Siena Braun led her second- and third-grade summer students into the garden behind Anishinabe Academy in south Minneapolis. Squash tendrils climbed the trellises; tobacco plants bloomed; sweetgrass sagged under last night’s rain; and sage plants filled part of a raised bed.
“My lovely friends, do you have something you want to say about the sage over here?” Braun asked her students.
“Sage is medicine for all people, and sage is to make you calm and give you good feelings and thoughts,” said Marianna Salas Ahmad, a rising second-grader.
“It does calm me down and give me good feelings and thoughts,” Braun agreed. “We’ll dry it out. We use it for smudging up in the classroom.”
She waved to a group of students from another class, whizzing by on their bicycles along the adjoining Midtown Greenway. “Hi, guys! Boozhoo!”
Minneapolis Public Schools’ summer American Indian STEAM program — science, technology, engineering, arts and math — immerses kids in Native American history, contributions to society and activism over the course of six weeks. The program started virtually in 2020, when many parents were able to participate with their kids at home.
“They were asking, ‘Could we sit in too and learn from you too?’” said Braun, a member of the Fond du Lac Band of Lake Superior Chippewa, who co-wrote the summer curriculum.
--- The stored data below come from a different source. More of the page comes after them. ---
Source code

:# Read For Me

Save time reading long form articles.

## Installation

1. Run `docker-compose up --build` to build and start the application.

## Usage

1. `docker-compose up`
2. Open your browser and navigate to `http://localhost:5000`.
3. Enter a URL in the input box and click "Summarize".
The program started out at Pillsbury Elementary School in northeast Minneapolis before moving to Anishinabe Academy, which during the school year educates elementary students with a Native-centered curriculum. Anishinabe Academy is housed in the same building as Sullivan STEAM School, a separate school serving pre-K through eighth-grade students, and hopes to have its own building in the future; the school board has been studying the issue.